Phenotypic and Genotypic Detection of Biofilm Formation in Staphylococcus epidermidis Isolates from Retrieved Orthopaedic Implants and Prostheses
Noha Tharwat Abou El-Khier *
Medical Microbiology and Immunology Department, Faculty of Medicine, Mansoura University, Egypt
Samah Sabry El-Kazzaz
Medical Microbiology and Immunology Department, Faculty of Medicine, Mansoura University, Egypt
Abd Elrahman Elganainy
Orthopaedic Surgery Department, Faculty of Medicine, Mansoura University, Egypt.

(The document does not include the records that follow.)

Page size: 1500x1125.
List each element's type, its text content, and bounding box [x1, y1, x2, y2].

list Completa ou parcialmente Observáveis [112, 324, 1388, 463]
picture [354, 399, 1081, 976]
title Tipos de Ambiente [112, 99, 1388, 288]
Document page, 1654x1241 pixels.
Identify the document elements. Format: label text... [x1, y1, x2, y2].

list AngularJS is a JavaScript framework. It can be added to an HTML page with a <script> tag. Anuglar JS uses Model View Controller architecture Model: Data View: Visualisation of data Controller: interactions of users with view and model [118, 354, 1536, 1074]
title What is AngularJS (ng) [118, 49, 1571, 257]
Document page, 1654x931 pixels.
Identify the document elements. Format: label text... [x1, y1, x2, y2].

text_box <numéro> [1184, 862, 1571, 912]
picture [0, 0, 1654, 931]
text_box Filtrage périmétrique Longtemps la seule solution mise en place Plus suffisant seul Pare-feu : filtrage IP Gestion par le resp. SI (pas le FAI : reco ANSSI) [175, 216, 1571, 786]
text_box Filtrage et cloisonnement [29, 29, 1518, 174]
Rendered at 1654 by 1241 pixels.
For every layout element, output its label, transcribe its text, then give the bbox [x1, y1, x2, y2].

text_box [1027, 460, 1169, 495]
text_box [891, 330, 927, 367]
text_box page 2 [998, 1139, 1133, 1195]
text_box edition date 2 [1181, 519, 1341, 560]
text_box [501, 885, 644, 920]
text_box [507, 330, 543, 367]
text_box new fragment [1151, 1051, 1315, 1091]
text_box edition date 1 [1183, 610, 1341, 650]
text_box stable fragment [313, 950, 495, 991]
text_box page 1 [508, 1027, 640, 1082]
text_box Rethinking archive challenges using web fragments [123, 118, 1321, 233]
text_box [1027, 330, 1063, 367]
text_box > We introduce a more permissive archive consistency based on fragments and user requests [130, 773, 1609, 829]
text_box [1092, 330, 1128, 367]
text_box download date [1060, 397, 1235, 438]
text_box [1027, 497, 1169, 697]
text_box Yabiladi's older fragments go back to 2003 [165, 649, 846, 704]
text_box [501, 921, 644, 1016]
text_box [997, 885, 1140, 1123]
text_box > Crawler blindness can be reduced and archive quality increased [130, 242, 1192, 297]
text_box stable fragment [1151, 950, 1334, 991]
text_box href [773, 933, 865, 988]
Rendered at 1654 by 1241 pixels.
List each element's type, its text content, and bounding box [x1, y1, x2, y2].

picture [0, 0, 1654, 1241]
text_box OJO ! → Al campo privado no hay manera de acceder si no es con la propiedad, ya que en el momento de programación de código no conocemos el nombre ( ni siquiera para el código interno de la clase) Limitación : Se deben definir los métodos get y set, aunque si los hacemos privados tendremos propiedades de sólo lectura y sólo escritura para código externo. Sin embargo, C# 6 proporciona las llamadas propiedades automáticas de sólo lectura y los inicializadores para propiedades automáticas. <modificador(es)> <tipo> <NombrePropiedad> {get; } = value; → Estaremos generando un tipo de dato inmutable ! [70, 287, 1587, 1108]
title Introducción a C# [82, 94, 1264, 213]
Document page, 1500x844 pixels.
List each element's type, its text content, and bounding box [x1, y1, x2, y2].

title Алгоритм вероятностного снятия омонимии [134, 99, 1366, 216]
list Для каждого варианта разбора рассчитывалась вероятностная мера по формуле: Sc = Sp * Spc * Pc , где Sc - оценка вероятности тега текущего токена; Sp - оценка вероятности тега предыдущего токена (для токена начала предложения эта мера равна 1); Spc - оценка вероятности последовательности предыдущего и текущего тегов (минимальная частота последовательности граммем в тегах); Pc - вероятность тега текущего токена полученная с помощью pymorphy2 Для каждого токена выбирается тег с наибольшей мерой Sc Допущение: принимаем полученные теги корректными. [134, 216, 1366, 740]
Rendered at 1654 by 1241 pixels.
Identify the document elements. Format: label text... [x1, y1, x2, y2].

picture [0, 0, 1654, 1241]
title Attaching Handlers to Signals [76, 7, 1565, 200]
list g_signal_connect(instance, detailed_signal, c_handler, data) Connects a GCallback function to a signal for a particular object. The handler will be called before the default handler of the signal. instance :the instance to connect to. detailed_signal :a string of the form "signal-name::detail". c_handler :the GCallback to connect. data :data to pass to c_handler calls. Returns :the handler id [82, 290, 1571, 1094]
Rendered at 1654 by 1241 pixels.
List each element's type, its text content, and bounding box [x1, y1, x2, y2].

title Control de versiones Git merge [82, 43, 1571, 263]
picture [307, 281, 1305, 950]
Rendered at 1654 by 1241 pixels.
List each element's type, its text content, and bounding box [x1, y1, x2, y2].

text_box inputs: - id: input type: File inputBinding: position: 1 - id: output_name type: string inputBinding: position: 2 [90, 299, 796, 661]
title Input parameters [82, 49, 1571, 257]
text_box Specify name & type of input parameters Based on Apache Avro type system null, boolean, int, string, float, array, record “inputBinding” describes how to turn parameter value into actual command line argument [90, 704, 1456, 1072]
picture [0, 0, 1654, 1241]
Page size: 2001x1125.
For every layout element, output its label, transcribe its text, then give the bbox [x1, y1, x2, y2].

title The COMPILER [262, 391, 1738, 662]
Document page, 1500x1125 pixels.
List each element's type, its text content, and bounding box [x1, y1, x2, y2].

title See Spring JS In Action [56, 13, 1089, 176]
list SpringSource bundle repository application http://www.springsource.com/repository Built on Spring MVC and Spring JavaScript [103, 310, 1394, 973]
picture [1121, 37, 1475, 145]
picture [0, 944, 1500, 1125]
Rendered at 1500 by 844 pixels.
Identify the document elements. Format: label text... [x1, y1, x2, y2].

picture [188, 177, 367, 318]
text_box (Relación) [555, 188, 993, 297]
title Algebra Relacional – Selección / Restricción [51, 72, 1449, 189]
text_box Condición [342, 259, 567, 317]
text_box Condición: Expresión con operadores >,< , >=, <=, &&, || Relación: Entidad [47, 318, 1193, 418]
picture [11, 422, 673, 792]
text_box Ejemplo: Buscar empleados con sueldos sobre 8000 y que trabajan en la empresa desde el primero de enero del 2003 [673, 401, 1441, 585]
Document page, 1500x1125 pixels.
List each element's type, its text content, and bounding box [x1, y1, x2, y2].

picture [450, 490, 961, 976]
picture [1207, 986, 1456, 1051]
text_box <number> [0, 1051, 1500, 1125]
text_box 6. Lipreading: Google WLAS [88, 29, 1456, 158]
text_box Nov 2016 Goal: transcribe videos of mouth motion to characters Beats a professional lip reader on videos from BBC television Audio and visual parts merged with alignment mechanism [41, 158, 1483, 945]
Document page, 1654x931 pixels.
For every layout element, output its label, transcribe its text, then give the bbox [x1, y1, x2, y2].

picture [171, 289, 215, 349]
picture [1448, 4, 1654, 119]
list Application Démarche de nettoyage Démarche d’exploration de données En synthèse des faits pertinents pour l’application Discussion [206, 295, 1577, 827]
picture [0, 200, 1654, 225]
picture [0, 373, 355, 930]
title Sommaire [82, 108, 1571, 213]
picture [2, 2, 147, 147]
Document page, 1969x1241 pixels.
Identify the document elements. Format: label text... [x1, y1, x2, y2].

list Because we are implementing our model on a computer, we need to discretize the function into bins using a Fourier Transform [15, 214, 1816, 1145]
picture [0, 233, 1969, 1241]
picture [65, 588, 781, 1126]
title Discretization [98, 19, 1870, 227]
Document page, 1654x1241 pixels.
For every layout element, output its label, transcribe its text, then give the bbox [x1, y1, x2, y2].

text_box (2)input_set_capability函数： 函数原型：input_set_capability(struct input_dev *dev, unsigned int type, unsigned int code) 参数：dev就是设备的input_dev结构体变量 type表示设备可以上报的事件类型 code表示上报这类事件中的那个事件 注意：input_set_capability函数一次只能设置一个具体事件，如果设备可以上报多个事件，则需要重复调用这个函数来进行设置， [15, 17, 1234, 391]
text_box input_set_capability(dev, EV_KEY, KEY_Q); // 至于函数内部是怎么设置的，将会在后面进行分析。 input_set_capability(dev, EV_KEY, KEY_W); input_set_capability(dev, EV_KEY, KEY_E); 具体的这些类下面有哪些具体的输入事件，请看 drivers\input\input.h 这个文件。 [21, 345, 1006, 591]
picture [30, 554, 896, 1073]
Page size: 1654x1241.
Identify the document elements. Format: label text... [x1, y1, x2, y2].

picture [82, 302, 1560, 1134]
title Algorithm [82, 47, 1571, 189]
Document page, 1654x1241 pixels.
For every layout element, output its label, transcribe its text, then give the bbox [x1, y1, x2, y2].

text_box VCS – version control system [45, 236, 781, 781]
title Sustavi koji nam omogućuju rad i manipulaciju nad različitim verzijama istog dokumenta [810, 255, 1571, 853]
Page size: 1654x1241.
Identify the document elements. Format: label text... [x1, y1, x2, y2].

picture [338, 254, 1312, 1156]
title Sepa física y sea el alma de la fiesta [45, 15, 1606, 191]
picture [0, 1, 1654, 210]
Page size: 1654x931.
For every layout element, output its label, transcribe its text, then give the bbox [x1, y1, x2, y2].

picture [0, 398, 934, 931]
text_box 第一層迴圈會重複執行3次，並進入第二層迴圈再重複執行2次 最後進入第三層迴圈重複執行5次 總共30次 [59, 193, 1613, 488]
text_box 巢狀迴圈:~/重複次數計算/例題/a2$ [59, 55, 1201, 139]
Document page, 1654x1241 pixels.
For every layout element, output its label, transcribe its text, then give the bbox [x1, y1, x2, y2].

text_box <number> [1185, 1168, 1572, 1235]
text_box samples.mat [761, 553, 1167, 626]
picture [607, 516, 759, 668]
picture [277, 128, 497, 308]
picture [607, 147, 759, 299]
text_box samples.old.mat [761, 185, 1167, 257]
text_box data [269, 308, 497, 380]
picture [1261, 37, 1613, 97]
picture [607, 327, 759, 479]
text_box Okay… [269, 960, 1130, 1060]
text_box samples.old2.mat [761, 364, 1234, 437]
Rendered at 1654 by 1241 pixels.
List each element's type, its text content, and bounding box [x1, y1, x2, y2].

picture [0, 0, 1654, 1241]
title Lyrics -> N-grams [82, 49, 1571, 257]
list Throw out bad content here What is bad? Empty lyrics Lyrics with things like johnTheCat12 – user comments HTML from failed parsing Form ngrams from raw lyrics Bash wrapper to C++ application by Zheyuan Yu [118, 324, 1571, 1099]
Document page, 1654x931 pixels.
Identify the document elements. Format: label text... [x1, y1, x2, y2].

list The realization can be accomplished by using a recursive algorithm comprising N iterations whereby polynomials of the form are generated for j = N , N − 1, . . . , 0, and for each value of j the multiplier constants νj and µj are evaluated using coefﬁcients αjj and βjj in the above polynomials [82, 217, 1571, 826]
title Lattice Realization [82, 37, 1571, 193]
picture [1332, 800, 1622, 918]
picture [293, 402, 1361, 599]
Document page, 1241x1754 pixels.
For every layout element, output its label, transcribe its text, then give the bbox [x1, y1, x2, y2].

*Author to whom correspondence should be addressed.
Abstract
Background: Most of orthopaedic implant and prosthesis infections are actually biofilm-correlated infections that are highly resistant to antibiotic treatment and to the host immune responses. Staphylococcus epidermidis is considered one of the principal etiologic agents of orthopedic implant infection and prosthetic joint infection (PJI). Moreover, it has strong implant-adhering ability, and its biofilm-forming ability is considered as a serious pathogenic factor. Early detection and management of biofilm-forming S. epidermidis can be one of the essential steps towards the prevention and management of orthopaedic implant and prosthesis infections.
Aim of the Study: To evaluate the biofilm developing ability of the S. epidermidis isolates originated from retrieved orthopedic implants and prostheses with the phenotypic methods of microtiter plate assay (MtP) and Congo red agar (CRA) analysis, as well as detection of icaA and icaD genes by PCR.
Materials and Methods: A total of 39 S. epidermidis isolates obtained from 100 retrieved orthopaedic implants and prostheses were subjected to the biofilm formation and detection with different methods. Isolates were identified by standard microbiological procedures. Qualitative detection of the biofilm formation by the isolates was performed by culturing bacteria on Congo red agar (CRA) plates, while the quantitative detection of biofilm production was done by MtP assay. PCR was performed for the detection of two biofilm-development related genes; icaA and icaD.
Results: By CRA method, 17 (43.6%) S. epidermidis isolates were defined as biofilm producers through their black colonies. By MtP assay, 20 isolates (51.3%) were found to be biofilm producers with different grades: 12 (30.8%) strong producers (SP), 5 (12.8%) moderate producers (MP), and 3 (7.7%) weak producers (WP). The icaA and icaD genes were detected concomitantly in 15 (38.5%) isolates. In comparison with the data of ica gene detection, CRA had a sensitivity of 93.3% and specificity of 87.5% while MtP assay represented 100% sensitivity and 79.2% specificity. There was a substantial agreement between MtP assay and the concomitant presence of icaAD genes (kappa= 0.74). It was also noticed that all the SP isolates were positive for ica genes, and perfect agreement (kappa= 0.83) was observed between SP isolates and the concomitant presence of icaAD genes (p<0.0001).
Conclusions: Both genetic and phenotypic analyses are required for optimum evaluation of the biofilm producing ability of clinical S. epidermidis isolates. Moreover, MtP assay is recommended as a general screening method for detection of biofilm from retrieved orthopaedic implants and prostheses.
Keywords: Biofilm, Staphylococcus epidermidis, orthopaedic implant, PJI, CRA, MtP, icaA/D.